> [Dataset entries]
..............................
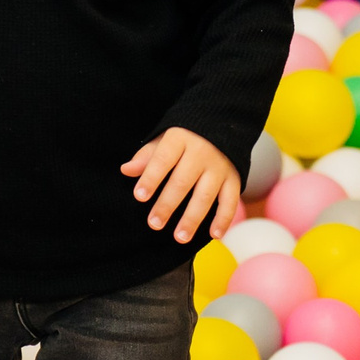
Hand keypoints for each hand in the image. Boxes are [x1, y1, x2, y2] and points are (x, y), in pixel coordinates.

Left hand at [122, 127, 240, 244]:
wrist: (223, 122)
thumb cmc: (186, 136)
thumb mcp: (165, 138)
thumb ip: (147, 156)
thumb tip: (126, 170)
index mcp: (180, 139)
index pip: (163, 160)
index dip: (151, 178)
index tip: (140, 196)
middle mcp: (201, 152)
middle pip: (182, 182)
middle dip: (167, 204)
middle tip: (154, 223)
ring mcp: (219, 166)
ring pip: (205, 195)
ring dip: (192, 218)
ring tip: (180, 237)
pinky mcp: (234, 177)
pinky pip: (230, 200)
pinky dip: (224, 219)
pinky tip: (214, 235)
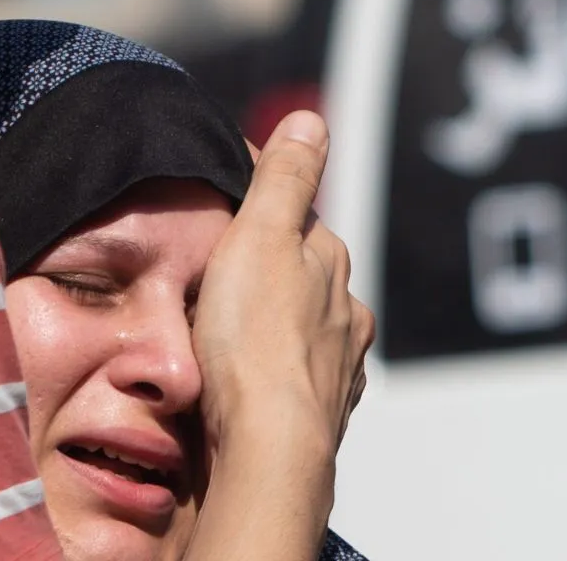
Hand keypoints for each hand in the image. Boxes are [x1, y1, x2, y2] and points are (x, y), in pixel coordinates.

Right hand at [193, 110, 374, 467]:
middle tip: (220, 273)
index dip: (260, 208)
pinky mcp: (323, 415)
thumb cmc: (254, 340)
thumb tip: (313, 118)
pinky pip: (300, 381)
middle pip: (305, 275)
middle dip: (273, 271)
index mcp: (329, 262)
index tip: (224, 208)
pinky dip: (280, 374)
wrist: (269, 447)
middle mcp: (346, 312)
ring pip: (306, 330)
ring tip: (232, 331)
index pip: (297, 217)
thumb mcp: (258, 237)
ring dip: (278, 325)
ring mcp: (339, 367)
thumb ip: (284, 179)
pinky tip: (254, 382)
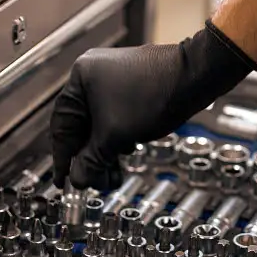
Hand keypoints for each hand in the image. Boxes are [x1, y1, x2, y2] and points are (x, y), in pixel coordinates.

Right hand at [50, 20, 256, 189]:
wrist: (194, 78)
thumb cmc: (154, 96)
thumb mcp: (115, 136)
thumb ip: (92, 160)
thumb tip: (78, 178)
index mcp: (80, 78)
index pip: (62, 124)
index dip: (62, 156)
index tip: (63, 178)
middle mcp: (93, 75)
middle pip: (81, 126)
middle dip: (88, 158)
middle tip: (90, 182)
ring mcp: (113, 79)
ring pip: (100, 124)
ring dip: (104, 153)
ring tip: (109, 177)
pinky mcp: (131, 87)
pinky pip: (114, 118)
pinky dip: (116, 139)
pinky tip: (122, 157)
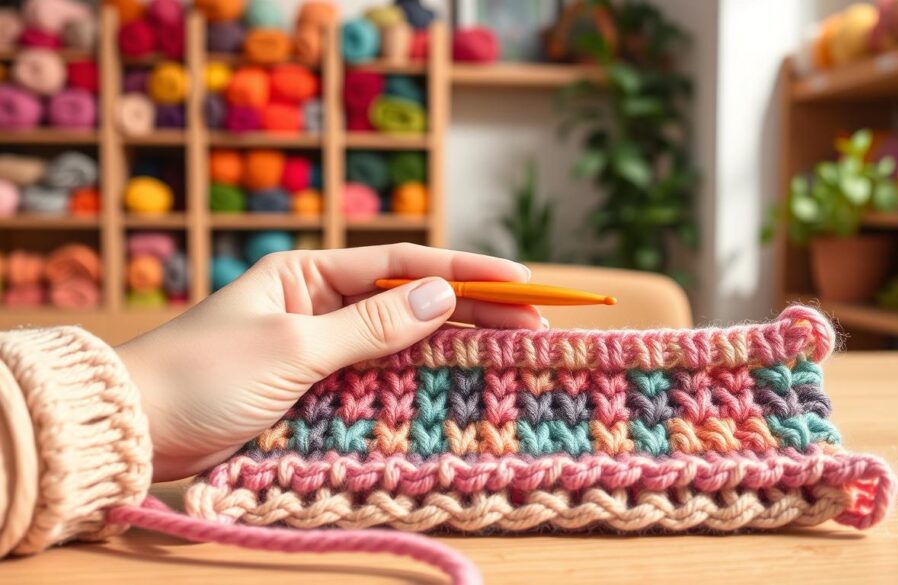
..............................
The answer is the records above, repeated exactly, with no picture in it.

> [WRITTEN RESPONSE]
Hand keypoints for each hand in the image. Boxes are [x1, y1, x2, y2] and points are (x, y), in pixel coordinates.

Left hand at [122, 127, 240, 244]:
wrist: (223, 122)
thumb cmc: (186, 136)
thumb mcp: (165, 138)
thumb ip: (147, 156)
thumb tip: (126, 170)
index mcp: (180, 139)
index pip: (163, 160)
index dip: (151, 178)
index tip: (140, 196)
middle mcp: (201, 152)
middle pip: (182, 182)
middle dip: (167, 204)
middle tip: (154, 223)
ring mcp: (219, 166)
ring pip: (205, 195)
ring dip: (192, 218)
ring tip: (180, 237)
pinky mcp: (234, 177)
pinky pip: (230, 200)
pinky dip: (224, 219)
pinky tip: (214, 235)
Hand keypoints for each hand in the image. Boxes are [x1, y1, x2, y2] and points are (x, y), in pixel coordinates.

Right hand at [193, 110, 374, 467]:
middle tip: (220, 273)
index dip: (260, 208)
pinky mcp: (323, 415)
thumb cmc: (254, 340)
thumb tip: (313, 118)
pinky pip: (300, 381)
middle pip: (305, 275)
middle dip: (273, 271)
index mcp: (329, 262)
index tip: (224, 208)
pinky dip: (280, 374)
wrist: (269, 447)
middle mcp: (346, 312)
ring pip: (306, 330)
ring tip: (232, 331)
index pip: (297, 217)
thumb mcp: (258, 237)
ring dip: (278, 325)
ring mcp: (339, 367)
thumb ip: (284, 179)
pinky tip: (254, 382)
Hand keypoints for each hand in the image. Boxes are [x1, y1, x2, y2] and points are (x, y), in pixel coordinates.

Right hand at [50, 20, 256, 189]:
wrist: (194, 78)
thumb cmc: (154, 96)
thumb mcp: (115, 136)
thumb ip: (92, 160)
thumb tip: (78, 178)
index mcp: (80, 78)
index pip: (62, 124)
index dip: (62, 156)
index tip: (63, 178)
middle mcp: (93, 75)
middle pip: (81, 126)
middle dip: (88, 158)
middle tip: (90, 182)
ring mcp: (113, 79)
ring pip: (100, 124)
ring dip: (104, 153)
ring tip: (109, 177)
pinky mcp: (131, 87)
pinky pip: (114, 118)
pinky dip: (116, 139)
pinky tip: (122, 157)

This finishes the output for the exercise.